There remains an uneasy juxtaposition between the commemoration and condemnation of conflict. Arrondissements in Paris are saturated with the names of soldiers and battlefields. One can navigate Versailles’ Hall of Mirrors viewing paintings of France’s major battles in chronological order. But attendance by the general public at war museums and commemoration services in Britain, Australia, and Canada decreased markedly from the 1980s, only to experience a remarkable resurgence as Great War anniversaries took place in 2014–18.

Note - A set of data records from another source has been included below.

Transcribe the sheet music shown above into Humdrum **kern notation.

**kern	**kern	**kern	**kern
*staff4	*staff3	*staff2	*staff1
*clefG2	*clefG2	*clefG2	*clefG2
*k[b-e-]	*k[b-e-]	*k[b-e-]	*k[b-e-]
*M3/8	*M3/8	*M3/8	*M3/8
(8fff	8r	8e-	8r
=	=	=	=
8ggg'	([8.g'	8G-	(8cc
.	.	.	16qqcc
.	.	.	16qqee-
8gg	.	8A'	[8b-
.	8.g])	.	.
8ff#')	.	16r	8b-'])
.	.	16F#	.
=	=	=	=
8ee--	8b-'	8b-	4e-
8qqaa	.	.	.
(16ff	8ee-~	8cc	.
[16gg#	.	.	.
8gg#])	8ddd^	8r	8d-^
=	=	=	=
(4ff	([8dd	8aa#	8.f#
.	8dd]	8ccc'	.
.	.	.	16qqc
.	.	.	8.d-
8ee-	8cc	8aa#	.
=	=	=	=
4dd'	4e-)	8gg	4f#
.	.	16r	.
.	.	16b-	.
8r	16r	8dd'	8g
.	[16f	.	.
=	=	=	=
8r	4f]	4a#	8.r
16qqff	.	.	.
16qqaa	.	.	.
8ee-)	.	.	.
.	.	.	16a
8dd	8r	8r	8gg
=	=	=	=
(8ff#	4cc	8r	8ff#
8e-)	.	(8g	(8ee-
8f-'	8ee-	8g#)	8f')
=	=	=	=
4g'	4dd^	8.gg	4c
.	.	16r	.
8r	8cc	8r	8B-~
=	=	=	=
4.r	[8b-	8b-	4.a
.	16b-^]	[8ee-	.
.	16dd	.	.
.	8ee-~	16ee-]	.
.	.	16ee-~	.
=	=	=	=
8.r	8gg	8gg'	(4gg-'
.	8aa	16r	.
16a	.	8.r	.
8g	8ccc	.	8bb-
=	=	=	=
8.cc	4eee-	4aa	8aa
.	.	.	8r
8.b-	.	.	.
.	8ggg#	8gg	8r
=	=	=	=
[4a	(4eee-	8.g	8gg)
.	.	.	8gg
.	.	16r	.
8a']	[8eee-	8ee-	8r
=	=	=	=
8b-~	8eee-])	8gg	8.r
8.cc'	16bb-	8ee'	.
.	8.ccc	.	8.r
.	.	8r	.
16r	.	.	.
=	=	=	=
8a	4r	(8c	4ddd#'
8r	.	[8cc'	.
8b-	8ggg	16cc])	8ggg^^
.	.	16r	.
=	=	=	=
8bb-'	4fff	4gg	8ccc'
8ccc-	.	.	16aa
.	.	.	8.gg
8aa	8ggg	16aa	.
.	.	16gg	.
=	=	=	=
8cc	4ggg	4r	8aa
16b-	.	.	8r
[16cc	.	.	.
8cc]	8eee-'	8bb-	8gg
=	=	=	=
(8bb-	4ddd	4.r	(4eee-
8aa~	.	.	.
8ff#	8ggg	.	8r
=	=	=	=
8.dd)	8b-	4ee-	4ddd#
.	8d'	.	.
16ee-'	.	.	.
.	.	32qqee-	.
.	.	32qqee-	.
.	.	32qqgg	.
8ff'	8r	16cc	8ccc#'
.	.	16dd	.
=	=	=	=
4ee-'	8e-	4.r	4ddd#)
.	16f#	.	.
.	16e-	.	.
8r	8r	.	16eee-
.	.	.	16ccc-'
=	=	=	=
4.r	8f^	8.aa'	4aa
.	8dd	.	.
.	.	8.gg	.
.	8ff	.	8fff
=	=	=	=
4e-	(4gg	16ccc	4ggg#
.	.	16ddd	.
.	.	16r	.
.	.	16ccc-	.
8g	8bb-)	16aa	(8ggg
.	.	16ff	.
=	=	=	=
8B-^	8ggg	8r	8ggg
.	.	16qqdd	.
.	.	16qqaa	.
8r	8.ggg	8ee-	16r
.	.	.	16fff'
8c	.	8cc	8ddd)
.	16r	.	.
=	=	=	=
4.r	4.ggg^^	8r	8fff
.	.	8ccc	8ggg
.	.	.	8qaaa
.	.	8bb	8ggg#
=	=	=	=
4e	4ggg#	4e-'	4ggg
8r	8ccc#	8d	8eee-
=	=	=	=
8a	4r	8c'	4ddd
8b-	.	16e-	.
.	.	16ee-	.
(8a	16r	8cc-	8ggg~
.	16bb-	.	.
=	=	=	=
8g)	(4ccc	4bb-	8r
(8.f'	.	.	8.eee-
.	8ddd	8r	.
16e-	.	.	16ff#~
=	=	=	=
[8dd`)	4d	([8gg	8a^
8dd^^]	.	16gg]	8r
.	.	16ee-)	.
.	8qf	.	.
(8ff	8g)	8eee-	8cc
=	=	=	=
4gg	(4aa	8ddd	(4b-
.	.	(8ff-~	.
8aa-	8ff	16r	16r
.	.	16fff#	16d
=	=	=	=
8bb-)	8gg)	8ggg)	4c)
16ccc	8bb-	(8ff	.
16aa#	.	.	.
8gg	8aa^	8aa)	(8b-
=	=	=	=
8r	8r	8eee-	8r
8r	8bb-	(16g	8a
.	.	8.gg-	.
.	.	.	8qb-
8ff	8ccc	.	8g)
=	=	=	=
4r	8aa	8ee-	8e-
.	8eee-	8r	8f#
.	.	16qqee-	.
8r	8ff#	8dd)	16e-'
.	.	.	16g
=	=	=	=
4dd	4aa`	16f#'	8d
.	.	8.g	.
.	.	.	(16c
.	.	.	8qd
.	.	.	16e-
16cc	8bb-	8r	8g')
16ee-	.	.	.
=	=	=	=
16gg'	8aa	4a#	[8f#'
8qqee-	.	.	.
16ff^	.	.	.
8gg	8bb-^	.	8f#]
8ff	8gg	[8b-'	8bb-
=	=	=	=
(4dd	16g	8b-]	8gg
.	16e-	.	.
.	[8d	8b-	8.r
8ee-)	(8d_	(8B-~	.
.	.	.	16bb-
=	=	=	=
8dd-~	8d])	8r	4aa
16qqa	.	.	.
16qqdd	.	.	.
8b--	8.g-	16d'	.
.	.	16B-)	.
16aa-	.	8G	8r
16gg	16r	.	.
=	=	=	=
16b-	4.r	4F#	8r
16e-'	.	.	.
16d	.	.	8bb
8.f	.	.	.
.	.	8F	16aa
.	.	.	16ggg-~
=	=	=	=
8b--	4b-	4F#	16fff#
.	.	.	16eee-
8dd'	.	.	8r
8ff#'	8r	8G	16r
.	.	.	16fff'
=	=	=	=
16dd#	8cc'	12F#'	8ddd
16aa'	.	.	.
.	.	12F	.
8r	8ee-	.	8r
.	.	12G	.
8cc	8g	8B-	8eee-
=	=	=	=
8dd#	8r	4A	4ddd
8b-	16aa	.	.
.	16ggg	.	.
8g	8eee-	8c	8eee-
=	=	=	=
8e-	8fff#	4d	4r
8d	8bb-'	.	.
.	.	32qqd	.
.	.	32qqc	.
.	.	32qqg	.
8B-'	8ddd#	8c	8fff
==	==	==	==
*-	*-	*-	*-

Accounting for this revival, Margaret MacMillan argues, ‘Left’ university history departments ‘would prefer not to teach about war at all unless it shows the folly and wickedness of the past’. Conversely, conservatives ‘decry the teaching of history which … concentrates … not enough on great victories’. Brexiter Nigel Farage endorsed Christopher Nolan’s film Dunkirk (2017) as symbolic of ‘Britain standing alone’, ignoring the French troops protecting the British escape, as well as the dozens of allied pilots flying British Spitfires and Hurricanes. The same applies in Australia; narratives emphasise the heroism of the Gallipoli Anzacs, and only a professional pedant would mention that Australians had the worst record among Allied troops for drunkenness, desertion, and syphilis; or that there were much larger British and French armies a few kilometres away.

Generals are always fighting the previous wars. This leads to pushback against new technologies, despite their obvious lethality. Knights on horseback resisted their inevitable obsolescence arising from the vulnerability to, first, longbow men, then gunfire. Italian forces relied explicitly on machine guns during World War I, a weapon their allies thought not quite cricket. French military manuals stressed courage and will power; yet, how could these qualities combat poison gas? US commander John J. Pershing believed the superior riflemanship of American Doughboys on the Western Front in 1918 would overcome the Germans’ defensive trench warfare, despite his French and British allies’ experience to the contrary. The kaiser’s forces responded, ‘regretfully’, as one soldier wrote, by machine-gunning 7,000 Americans each week until Pershing, suffering 120,000 casualties in short order, conceded reluctantly that his allies were right.

From the 1980s, the ‘revolution in military affairs’ signalled the ‘technologization’ of warfare. War had entered the digital age. Officers in Langley, Virginia, could play as important a role as commanders on the battlefield. In the assault on Baghdad in 2003, a geographical information system on a single laptop computer directed bomber crews to their targets with pinpoint accuracy. Drone strikes on Iranian generals and insurgents in Afghanistan are now embedded as military tools of trade. Autonomous robot soldiers are in prototype form. Since the US’s withdrawal from the Anti-Ballistic Missile Treaty in 2001, there are no legal barriers to the militarisation of space. Donald Trump’s much-ridiculed Space Force is merely another platform through which Washington plans to maintain ‘full spectrum dominance’ in military affairs.

MacMillan concludes that we must think about how to avoid war, even as technology overtakes it. But although war between the great powers has become obsolete (there have been no major power conflicts since 1945), killing fields from Syria to Yemen show that bloody civil wars did not disappear with the twentieth century. States still fight proxy wars in other countries, intent upon attaining through force what they cannot obtain lawfully, aided and abetted by politicians and desk generals. ‘War,’ as the Prussian military officer Carl von Clausewitz wrote, ‘is the continuation of politics by other means.’